Perfect for cold nights (and days!), beef bourguignon (or French beef stew) is an incredibly savory way to warm you up! This version is gluten-free and is full of nourishing foods.
Beef Bourguignon (Gluten-Free!)
1/2 lb uncured (nitrate-free) bacon (from pastured pigs)
Coconut oil or high-quality lard (non hydrogenated from pastured pigs)
2 organic onions, diced
3-4 organic carrots, peeled, diced
2 shallots, chopped
2-4 cloves organic garlic, peeled, smashed, minced
Unrefined sea salt and freshly ground black pepper
1- 1 1/2 cups arrowroot powder (or brown rice flour)*
1 tsp nutmeg (freshly grated preferred)
3 lbs cubed grass fed stew beef
1/2 cup Cognac or Bourbon
2 cups homemade beef stock**
4-6 fresh organic thyme, leaves removed from stem
3 cups dry red wine (organic or biodynamic preferred)
1 bay leaf
24 organic pearl onions or 3 organic onions, quartered
5 TBLS organic butter (from grassfed cows preferred), divided
2 TBLS sucanat (or other natural sugar)*
1 lb organic mixed mushrooms
chopped fresh organic parsley for garnish
Cut raw bacon into small pieces. Cook in large saute pan over medium heat until browned. Remove with a slotted spoon and set aside.
Add enough coconut oil or lard to the bacon fat to make about 1/4 cup and add diced onions, carrots, shallots and garlic. Season liberally with salt and pepper. Saute until soft. Transfer veggies to a large oven proof pot or Dutch oven.
In a large dish mix arrowroot powder or rice flour, nutmeg, sea salt and black and white pepper. Salt and pepper the beef and then toss the cubed beef in flour to coat. Add to frying pan with enough coconut oil or lard to prevent sticking. Brown well and transfer meat to the large pot with the veggies.
Use the 1/2 cup cognac or bourbon and some of the beef stock to deglaze the frying pan over high heat. Scrap all the bits of good stuff off the bottom and then pour into pot with meat and veggies.

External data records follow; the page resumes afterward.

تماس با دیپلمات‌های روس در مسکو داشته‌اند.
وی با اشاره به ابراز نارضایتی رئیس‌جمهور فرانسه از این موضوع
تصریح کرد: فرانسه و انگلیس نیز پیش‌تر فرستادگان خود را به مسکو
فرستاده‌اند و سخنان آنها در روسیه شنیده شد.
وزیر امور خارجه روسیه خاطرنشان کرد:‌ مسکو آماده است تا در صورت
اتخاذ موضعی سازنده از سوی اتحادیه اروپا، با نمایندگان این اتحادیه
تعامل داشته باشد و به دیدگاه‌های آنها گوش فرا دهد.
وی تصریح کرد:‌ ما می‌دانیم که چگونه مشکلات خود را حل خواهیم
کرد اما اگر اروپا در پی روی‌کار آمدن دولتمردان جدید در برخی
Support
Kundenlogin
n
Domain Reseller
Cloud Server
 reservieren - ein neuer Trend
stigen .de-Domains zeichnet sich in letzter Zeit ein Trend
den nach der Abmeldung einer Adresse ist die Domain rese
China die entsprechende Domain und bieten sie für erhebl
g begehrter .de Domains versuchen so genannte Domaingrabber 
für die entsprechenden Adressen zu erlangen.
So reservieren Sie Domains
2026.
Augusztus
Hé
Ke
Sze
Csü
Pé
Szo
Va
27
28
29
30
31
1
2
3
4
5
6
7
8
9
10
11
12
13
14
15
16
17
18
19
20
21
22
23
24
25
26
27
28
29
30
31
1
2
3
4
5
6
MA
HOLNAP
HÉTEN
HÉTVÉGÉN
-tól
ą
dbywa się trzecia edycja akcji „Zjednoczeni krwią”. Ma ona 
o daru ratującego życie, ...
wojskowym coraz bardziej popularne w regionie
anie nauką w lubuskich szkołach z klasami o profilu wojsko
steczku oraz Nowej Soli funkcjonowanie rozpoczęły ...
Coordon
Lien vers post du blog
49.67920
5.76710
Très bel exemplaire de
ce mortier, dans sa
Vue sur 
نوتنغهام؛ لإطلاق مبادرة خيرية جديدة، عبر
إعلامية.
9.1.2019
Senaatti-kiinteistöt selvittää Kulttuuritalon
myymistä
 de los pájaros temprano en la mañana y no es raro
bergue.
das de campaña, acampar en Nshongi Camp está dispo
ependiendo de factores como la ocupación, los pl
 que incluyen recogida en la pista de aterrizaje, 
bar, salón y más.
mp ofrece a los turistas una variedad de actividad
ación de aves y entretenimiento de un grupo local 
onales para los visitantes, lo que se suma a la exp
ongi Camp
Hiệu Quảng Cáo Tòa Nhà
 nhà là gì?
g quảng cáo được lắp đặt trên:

Add remaining beef stock, wine, thyme and bay leaf. Bring to a boil. Once boiling, transfer to pot with meat and veggies, cover, and carefully place in oven and bake at 325F for 3 hours.
In the meantime, peel the pearl onions, if using (peel easier if blanched for 30 seconds or so, frozen pearl onions will already be peeled) or, if not using pearl onions, peel and quarter the large onions. Saute the pearl or quartered onions in about 3 TBLS butter with 2 TBLS of sucanat until browned. Remove to a dish, then in the same pan, melt remaining 2 TBLS butter and saute mushrooms until golden. Transfer to dish with onions.
Thirty minutes before ready to serve, add onions and mushrooms to the stew. Continue baking 30 mins.
Serve and garnish with bacon bits and chopped parsley.
Can be served on its own, with a crusty slice of real sourdough bread rubbed with garlic and olive oil or slathered with butter. Other serving suggestions are: over garlic mashed potatoes, roasted garlic potatoes, mashed sweet potatoes, mashed cauliflower or parsnips, buttered rice or buttered gluten-free noodles. (Boil them in a separate pot and then melt butter in the pan used to sauté the onions and mushrooms- toss drained noodles to coat and serve warm)
*On GAPS? Omit arrowroot powder (or rice flour) and serve on it’s own (instead of over potatoes, etc). Omit sugar when caramelizing pearl onions and just use only butter (or ghee). The stew won’t be as thick, but it will still be delicious!